Requirement A: In the interview with Professor Alexander Orakhelashvili below, list every institution he says he worked for or studied at.
Requirement B: Write the next part of the interview with Professor Alexander Orakhelashvili below, beginning right after its last question.

Welcome to the latest interview of the Völkerrechtsblog’s symposium ‘The Person behind the Academic’! With us we have Professor Alexander Orakhelashvili, and through the following questions, we will try to get a glimpse of his interests, sources of inspiration and habits.

Welcome Professor Orakhelashvili and thank you very much for accepting our invitation!

You are most welcome!

May I first ask, as I usually do, what it was that brought you to academia and what made you stay?

It was something that I inherited from my family tradition. My parents have been active in medical research for several decades. Inside our family too, education, knowledge and expertise were valued more than money and profit. I was interested in various disciplines from school age onwards, and when I became a law student, I found international law scholarship to be fascinating and was keen to spend all my life in it. However, that was in Georgia in the 1990s where the rise of liberal market economy led to academics losing the position and respect that they had enjoyed beforehand. To say that libraries and universities were under-resourced would be a strong compliment. If I had gone into academia then, I would have to work effectively without a salary. So, I went on to work for civil service, first for parliament, then for the Ministry of Foreign Affairs, but continued to seek opportunities for further education. After a couple of years of scholarship hunt, the Dutch Government offered me a full scholarship to do an LLM at Leiden University, whereupon my employer gave me a choice: either Leiden University, or the Ministry of Foreign Affairs. The choice was rather easy to make. After my LLM, I went on to do PhD at Cambridge, and since then never looked anywhere past the academia. As for what made me stay, the main factor has always been the academic freedom.

If you were not an academic, what would you be?

A gardener, perhaps? But this is a purely hypothetical guess, though one that incidentally shows I have never been interested in anything outside academia.

Reading your publications, one could assume that you enjoy working on theoretical/doctrinal questions (the interpretation of acts and rules of international law, causation, or jus cogens’ modification among many others). Do you find more practice-oriented research topics boring? Which is an international law topic that you find extremely boring?

Information:

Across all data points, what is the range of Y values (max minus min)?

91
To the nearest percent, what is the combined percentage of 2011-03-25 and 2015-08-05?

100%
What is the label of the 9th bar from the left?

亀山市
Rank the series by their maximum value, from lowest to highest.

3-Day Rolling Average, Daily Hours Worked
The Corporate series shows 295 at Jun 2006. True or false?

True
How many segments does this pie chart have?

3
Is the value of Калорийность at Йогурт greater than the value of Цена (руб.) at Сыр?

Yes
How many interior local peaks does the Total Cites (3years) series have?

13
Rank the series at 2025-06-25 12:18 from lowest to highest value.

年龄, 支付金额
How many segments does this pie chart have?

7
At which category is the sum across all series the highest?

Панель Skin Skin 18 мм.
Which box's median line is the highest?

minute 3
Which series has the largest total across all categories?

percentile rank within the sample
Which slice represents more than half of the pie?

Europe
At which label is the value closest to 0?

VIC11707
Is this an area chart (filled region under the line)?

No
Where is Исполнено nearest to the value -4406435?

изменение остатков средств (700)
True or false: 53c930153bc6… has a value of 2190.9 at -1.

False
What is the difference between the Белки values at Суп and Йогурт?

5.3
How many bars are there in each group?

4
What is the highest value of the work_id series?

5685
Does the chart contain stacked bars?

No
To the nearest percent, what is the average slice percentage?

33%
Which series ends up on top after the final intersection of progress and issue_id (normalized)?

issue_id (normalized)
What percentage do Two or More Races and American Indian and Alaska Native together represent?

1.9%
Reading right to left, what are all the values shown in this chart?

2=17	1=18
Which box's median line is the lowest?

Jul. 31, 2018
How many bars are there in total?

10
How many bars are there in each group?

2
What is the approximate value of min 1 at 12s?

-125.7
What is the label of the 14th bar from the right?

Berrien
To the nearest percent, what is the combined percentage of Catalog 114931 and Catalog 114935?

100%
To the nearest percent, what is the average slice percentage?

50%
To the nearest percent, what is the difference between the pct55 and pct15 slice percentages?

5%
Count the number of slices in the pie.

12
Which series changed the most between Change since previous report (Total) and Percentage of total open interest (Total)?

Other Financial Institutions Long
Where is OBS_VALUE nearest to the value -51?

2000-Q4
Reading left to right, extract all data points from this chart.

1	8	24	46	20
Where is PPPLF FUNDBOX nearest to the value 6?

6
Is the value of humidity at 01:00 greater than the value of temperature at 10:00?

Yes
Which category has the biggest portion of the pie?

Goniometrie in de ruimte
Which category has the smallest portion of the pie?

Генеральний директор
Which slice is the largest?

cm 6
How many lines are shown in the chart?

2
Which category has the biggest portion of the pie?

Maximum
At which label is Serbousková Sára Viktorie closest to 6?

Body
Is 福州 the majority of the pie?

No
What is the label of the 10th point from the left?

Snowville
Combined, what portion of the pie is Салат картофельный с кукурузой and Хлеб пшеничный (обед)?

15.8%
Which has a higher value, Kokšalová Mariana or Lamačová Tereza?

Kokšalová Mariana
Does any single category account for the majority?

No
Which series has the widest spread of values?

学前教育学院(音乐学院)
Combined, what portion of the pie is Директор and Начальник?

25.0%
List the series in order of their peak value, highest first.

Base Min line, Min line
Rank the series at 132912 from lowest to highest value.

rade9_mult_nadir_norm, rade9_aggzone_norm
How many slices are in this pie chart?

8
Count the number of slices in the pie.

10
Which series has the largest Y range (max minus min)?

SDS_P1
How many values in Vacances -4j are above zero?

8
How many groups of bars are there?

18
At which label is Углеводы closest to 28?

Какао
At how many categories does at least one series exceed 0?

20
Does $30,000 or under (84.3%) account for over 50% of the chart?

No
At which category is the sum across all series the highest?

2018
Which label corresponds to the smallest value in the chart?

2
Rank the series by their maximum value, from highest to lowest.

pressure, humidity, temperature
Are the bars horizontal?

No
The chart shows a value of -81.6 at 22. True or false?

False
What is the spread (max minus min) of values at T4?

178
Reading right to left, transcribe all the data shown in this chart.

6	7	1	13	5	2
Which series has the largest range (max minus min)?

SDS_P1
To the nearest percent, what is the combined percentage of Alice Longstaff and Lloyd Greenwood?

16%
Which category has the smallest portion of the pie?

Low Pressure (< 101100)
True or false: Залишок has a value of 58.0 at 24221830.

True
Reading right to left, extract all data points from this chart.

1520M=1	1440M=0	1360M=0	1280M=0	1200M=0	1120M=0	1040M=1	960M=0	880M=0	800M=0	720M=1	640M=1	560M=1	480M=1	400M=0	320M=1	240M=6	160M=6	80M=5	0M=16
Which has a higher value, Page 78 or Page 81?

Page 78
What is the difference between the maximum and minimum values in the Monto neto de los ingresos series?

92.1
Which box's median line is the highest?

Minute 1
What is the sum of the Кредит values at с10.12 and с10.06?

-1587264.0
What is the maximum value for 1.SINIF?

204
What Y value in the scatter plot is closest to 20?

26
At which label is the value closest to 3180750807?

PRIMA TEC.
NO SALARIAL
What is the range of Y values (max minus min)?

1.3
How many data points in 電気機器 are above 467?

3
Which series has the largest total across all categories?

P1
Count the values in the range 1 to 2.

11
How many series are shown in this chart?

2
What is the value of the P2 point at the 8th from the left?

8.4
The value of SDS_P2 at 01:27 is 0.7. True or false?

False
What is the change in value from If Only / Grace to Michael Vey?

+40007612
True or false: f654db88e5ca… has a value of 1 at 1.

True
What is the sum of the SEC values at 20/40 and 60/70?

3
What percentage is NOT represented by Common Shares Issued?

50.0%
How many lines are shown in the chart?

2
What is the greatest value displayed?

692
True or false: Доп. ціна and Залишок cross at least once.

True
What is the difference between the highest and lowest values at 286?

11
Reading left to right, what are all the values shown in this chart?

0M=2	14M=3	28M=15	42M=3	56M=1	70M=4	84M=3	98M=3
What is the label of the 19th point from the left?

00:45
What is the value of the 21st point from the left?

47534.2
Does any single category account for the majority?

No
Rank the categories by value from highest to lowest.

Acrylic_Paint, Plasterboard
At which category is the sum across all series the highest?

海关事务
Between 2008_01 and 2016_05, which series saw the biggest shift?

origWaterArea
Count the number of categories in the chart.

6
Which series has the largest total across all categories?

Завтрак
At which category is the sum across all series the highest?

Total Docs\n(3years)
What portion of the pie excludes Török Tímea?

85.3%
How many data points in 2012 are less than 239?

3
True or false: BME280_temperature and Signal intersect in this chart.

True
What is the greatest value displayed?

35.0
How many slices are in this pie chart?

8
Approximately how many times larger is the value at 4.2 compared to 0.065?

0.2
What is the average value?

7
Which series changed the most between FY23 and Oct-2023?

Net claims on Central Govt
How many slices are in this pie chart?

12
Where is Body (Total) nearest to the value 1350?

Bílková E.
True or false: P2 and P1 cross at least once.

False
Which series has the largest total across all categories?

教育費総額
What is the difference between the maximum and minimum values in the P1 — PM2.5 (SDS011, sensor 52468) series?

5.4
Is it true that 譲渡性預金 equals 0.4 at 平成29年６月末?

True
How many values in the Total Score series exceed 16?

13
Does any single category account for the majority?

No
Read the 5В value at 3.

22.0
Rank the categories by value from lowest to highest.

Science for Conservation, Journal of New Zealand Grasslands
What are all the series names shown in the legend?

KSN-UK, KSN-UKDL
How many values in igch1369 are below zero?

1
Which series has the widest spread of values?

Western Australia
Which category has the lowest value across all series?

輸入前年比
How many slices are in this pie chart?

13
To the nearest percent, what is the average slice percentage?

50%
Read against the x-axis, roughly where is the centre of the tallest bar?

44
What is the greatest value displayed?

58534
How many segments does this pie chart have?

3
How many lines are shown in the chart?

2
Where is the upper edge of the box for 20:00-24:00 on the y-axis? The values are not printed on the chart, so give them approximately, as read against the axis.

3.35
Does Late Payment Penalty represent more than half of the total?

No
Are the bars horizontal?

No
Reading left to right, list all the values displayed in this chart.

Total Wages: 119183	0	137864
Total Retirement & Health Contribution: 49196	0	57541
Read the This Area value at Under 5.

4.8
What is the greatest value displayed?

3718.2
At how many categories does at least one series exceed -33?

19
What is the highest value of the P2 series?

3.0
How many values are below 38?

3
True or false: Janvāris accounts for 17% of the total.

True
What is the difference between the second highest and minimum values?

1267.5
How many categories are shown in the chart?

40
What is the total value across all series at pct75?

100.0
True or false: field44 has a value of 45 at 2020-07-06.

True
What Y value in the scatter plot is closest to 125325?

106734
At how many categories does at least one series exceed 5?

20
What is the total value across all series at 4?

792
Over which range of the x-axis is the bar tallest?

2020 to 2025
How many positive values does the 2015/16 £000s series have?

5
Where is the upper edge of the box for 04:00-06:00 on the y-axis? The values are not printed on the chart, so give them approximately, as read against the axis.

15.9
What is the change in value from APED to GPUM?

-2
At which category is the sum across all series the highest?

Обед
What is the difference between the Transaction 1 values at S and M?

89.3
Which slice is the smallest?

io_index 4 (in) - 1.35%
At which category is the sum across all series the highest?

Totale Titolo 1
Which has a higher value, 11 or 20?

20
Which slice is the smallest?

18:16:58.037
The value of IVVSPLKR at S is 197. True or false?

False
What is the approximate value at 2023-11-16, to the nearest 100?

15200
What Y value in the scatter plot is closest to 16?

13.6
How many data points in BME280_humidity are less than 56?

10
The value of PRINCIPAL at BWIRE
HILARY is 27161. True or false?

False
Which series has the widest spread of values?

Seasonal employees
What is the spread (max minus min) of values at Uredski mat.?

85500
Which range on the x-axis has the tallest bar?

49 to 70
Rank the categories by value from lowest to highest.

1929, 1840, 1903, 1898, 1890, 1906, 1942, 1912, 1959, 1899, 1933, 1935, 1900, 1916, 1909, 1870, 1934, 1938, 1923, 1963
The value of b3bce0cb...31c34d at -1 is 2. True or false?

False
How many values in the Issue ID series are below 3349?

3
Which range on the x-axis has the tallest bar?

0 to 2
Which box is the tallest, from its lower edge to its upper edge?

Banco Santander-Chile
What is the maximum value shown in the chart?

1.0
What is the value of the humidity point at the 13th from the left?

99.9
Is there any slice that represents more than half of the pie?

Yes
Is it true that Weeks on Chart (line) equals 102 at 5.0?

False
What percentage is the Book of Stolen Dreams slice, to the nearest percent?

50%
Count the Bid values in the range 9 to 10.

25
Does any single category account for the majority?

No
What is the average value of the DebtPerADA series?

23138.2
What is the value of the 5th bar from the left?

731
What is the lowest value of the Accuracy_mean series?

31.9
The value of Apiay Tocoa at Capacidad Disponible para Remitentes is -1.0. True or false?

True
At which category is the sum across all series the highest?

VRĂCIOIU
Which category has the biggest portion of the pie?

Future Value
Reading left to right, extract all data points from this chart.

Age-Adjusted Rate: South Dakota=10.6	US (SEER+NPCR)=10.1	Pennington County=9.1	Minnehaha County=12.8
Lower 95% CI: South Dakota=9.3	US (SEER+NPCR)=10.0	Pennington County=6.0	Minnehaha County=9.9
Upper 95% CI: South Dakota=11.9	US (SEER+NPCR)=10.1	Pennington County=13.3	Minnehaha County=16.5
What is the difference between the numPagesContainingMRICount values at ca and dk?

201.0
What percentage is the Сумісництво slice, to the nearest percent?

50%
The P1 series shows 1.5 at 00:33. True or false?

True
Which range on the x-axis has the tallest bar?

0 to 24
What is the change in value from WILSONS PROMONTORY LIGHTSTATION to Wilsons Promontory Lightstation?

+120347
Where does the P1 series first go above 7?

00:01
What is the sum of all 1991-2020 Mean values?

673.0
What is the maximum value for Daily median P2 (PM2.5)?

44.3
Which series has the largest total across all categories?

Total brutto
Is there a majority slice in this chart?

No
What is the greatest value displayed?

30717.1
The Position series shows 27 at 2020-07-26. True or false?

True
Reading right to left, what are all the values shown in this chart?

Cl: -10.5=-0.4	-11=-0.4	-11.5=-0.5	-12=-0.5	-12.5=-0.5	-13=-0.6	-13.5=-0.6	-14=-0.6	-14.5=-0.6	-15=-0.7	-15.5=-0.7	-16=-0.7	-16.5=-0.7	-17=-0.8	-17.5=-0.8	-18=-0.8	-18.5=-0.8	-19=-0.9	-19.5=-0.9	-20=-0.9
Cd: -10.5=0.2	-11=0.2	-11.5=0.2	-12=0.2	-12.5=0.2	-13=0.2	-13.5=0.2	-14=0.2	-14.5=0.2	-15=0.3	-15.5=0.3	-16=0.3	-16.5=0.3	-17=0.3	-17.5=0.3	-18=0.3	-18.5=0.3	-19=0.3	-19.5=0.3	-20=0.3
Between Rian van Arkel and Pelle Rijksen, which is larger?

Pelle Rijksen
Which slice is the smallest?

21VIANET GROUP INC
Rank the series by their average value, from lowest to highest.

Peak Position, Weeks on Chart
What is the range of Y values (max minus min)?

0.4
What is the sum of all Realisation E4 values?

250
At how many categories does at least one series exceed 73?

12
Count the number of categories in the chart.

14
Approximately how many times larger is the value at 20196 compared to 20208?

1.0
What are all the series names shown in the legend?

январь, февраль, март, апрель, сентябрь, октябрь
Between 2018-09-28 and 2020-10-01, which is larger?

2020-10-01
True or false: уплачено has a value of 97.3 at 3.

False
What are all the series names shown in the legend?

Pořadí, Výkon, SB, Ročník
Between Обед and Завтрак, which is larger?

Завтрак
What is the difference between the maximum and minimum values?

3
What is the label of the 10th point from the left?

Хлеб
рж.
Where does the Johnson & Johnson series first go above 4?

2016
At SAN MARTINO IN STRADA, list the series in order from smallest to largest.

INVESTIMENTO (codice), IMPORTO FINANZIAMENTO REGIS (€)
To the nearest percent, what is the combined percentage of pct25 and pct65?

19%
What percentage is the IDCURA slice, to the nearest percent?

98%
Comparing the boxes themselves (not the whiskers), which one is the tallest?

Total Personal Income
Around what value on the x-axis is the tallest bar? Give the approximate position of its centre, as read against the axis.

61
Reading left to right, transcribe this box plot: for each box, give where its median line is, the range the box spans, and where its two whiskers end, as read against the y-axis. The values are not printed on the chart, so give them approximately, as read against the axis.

Result A: Parliament, the Ministry of Foreign Affairs, Leiden University, Cambridge

Result B:
I wouldn’t say the above issues are exclusively theoretical. The issue of interpretation is an essential part of the daily operation of the international legal system; and so are State immunity, use of force, the operation of the Security Council and other issues that I have dealt with over past decades. I don’t think any international law topic could be described as boring. I have at times heard from academics with critical orientation that certain areas of international law are boring, for instance State responsibility. As it happens, these “boring” topics are at the core of the system. If you want to be an international lawyer, you must be prepared to work with that concrete system of international law that operates within the given time and space. If you want me to set a quick test on whether international law is one’s calling, I would suggest reading these two judgments from the International Court of Justice: one on continental shelf delimitation between Tunisia and Libya, and the other one on Gabčíkovo-Nagymaros. I would suggest that anyone willing to do international law reads both these judgments and if they find that one or both of them are uninteresting and boring, then a different area of activities would be far more rewarding to them.

Which of your publications is your favourite one? And which of them is your least favourite?

I always find it difficult to answer this question. The short answer to both parts of this question is neither. All my work involves the same effort and expertise, even if various publications differ in format and type.

Could you share with us three books/authors that have had a major impact on your perception of justice?

If you mean justice in general, then the New Testament. If you mean justice for the purposes of international law, then see my answer to the next question.

Which are three texts that you would wish all academics working on international law would read?

Vattel’s Law of Nations; Hersch Lauterpacht’s Function of Law in the International Community; Gerald Fitzmaurice’s Law and Procedure of the International Court of Justice.

Would you say that religion has had an impact on your perception of justice?

Again, very much so if it is about justice in general. But not that much if you mean international law as a secular legal system. I also think that one should not allow one’s own political and ideological convictions (whether liberal, republican, utilitarian, nationalist or any description, or other) to influence one’s sense of international justice in the sense of second-guessing the outcomes and solutions that follow from the operation of the concrete system of positive international law that operates within the given time and space. It would be rather easy to see through and, in the end, it would be counter-productive.

What is your favourite place to read and write? What is always near you when you read and write?

My house and my office. Tea kettle has always to be nearby.

What is an energy and inspiration booster, at times when you have none?

When I have none, then a good rest. Otherwise, physical exercise or walk.

Which is a place/cite/sound/view that particularly inspires you? Would you like to share a photo of that view with us?

There are many, and selection for the above purposes is difficult to make.

Which was the most recent concert that you attended? Which type of music do you enjoy the most?

That’s a good reminder, I haven’t been to a concert since before the pandemic. I enjoy classical music.

Have you ever drawn influence from any form of art in your work? Is there anything artistic about writing academic texts?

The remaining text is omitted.